## WHAT IS EXPECTED:
Write each line again exactly as it is, from the opening line of the records below through the one containing "Picture 3: Row", and add nothing.

—————

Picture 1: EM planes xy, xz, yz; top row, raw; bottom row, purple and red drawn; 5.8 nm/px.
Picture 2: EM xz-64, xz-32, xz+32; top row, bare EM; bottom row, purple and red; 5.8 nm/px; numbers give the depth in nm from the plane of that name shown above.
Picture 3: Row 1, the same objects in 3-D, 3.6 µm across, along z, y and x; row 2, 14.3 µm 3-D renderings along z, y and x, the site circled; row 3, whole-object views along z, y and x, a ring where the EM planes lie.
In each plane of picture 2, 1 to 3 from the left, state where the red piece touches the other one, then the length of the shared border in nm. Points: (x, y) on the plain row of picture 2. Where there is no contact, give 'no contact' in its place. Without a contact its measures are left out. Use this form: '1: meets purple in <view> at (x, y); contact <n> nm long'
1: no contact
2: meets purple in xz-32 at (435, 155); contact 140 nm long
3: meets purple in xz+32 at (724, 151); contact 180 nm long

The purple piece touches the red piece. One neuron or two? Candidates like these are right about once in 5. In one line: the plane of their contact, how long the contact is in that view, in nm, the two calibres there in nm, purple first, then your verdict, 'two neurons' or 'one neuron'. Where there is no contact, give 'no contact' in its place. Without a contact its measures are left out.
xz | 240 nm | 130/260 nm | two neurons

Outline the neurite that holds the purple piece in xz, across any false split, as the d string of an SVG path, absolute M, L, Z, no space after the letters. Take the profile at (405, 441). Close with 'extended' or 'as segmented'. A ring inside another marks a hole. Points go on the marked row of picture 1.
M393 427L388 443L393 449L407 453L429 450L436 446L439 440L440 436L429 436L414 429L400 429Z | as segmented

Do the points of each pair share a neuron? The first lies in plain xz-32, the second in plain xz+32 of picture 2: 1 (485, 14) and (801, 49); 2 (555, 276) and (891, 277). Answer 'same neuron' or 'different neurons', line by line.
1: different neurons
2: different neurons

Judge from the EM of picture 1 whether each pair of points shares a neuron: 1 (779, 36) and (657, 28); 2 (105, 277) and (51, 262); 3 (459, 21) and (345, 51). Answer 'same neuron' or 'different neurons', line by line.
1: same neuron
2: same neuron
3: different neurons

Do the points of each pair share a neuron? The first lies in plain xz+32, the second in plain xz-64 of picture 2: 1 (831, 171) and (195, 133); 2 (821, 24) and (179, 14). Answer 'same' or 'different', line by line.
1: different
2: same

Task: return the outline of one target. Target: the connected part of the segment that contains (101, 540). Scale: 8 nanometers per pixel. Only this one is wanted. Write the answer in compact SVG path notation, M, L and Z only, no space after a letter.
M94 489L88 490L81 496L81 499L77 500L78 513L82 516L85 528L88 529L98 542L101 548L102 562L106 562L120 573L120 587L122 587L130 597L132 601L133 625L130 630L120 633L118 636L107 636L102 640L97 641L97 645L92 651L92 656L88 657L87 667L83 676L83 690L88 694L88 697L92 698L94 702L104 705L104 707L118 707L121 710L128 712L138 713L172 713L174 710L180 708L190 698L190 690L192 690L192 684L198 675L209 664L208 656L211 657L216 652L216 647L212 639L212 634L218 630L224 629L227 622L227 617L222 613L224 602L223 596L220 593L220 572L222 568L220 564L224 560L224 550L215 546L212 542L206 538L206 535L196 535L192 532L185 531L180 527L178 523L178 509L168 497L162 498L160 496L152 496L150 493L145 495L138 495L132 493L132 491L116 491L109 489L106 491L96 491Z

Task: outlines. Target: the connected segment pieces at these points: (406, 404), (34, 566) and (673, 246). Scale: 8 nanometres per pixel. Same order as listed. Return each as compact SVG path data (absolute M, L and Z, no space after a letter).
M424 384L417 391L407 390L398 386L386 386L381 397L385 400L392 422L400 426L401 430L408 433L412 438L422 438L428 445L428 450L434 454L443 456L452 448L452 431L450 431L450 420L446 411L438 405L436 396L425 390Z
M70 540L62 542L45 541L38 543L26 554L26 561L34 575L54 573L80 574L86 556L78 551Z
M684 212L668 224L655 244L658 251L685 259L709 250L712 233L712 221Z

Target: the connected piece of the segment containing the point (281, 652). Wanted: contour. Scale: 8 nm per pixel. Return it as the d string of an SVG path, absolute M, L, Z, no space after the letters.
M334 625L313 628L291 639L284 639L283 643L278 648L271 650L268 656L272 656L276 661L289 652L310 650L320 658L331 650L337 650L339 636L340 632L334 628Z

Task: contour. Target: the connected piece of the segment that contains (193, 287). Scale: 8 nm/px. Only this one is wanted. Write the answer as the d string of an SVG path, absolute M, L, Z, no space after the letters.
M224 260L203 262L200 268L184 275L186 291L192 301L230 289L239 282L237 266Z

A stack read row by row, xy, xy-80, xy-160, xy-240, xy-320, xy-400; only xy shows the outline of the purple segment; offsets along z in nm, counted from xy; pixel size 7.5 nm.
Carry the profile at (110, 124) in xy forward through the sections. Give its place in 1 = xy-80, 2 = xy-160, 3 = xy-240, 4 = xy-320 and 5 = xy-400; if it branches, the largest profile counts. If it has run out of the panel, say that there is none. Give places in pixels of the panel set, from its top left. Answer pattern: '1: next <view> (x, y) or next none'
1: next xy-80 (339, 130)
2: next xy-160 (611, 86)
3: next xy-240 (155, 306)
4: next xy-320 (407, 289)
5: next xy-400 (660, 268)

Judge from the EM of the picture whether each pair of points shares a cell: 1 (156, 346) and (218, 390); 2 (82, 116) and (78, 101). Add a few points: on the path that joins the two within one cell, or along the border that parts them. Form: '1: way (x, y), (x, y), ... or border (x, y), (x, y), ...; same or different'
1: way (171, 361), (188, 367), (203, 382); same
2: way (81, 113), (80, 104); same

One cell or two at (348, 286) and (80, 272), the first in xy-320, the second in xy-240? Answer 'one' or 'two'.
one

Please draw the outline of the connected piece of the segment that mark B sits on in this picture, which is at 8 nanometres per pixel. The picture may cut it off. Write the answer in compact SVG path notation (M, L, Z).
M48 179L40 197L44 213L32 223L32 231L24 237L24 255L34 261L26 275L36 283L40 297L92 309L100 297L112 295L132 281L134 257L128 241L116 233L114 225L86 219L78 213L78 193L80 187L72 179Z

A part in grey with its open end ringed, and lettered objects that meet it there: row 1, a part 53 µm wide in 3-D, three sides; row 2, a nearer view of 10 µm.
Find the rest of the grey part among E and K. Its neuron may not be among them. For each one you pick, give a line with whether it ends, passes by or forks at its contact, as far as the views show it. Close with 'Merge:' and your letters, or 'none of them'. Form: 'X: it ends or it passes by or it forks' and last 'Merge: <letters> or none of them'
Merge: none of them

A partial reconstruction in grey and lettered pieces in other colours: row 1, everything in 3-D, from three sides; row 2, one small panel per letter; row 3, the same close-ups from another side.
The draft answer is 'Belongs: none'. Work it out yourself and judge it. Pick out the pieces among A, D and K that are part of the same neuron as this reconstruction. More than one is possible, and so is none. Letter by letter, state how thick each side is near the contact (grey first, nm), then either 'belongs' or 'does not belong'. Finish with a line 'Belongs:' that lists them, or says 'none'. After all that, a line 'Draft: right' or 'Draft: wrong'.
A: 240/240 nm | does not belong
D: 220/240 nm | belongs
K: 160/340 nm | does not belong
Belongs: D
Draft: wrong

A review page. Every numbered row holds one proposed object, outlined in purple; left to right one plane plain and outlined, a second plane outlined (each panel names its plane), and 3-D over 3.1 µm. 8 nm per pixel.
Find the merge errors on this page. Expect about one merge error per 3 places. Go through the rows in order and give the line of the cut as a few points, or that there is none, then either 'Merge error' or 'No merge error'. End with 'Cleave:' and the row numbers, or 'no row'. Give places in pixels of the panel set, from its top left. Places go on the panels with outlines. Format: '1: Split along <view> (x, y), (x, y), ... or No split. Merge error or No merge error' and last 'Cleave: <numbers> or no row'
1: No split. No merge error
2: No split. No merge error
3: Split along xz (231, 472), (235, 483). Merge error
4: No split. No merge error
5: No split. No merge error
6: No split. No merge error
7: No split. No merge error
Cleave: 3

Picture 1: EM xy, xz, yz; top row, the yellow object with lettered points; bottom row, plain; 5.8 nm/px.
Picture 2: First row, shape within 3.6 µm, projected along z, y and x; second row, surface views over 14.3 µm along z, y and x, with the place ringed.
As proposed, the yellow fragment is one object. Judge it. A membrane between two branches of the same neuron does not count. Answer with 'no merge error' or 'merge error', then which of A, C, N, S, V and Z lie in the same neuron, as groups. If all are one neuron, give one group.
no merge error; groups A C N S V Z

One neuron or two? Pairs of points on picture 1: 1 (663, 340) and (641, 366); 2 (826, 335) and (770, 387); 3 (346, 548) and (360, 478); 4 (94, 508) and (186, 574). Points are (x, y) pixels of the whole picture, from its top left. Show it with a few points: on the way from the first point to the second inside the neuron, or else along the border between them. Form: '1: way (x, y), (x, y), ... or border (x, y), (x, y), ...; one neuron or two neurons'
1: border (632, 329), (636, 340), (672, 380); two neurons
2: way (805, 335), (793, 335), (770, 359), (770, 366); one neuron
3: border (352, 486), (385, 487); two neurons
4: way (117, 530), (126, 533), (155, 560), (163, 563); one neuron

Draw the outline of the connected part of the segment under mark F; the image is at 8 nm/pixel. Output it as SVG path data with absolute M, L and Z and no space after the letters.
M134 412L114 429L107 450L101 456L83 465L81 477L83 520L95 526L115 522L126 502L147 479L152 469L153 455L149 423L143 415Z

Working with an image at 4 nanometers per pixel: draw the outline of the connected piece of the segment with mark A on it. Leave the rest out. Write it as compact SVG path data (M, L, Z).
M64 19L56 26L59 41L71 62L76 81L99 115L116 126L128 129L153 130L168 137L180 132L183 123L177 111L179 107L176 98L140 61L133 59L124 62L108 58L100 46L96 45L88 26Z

—————

## WORKED SOLUTION:
Picture 1: EM planes xy, xz, yz; top row, raw; bottom row, purple and red drawn; 5.8 nm/px.
Picture 2: EM xz-64, xz-32, xz+32; top row, bare EM; bottom row, purple and red; 5.8 nm/px; numbers give the depth in nm from the plane of that name shown above.
Picture 3: Row 1, the same objects in 3-D, 3.6 µm across, along z, y and x; row 2, 14.3 µm 3-D renderings along z, y and x, the site circled; row 3, whole-object views along z, y and x, a ring where the EM planes lie.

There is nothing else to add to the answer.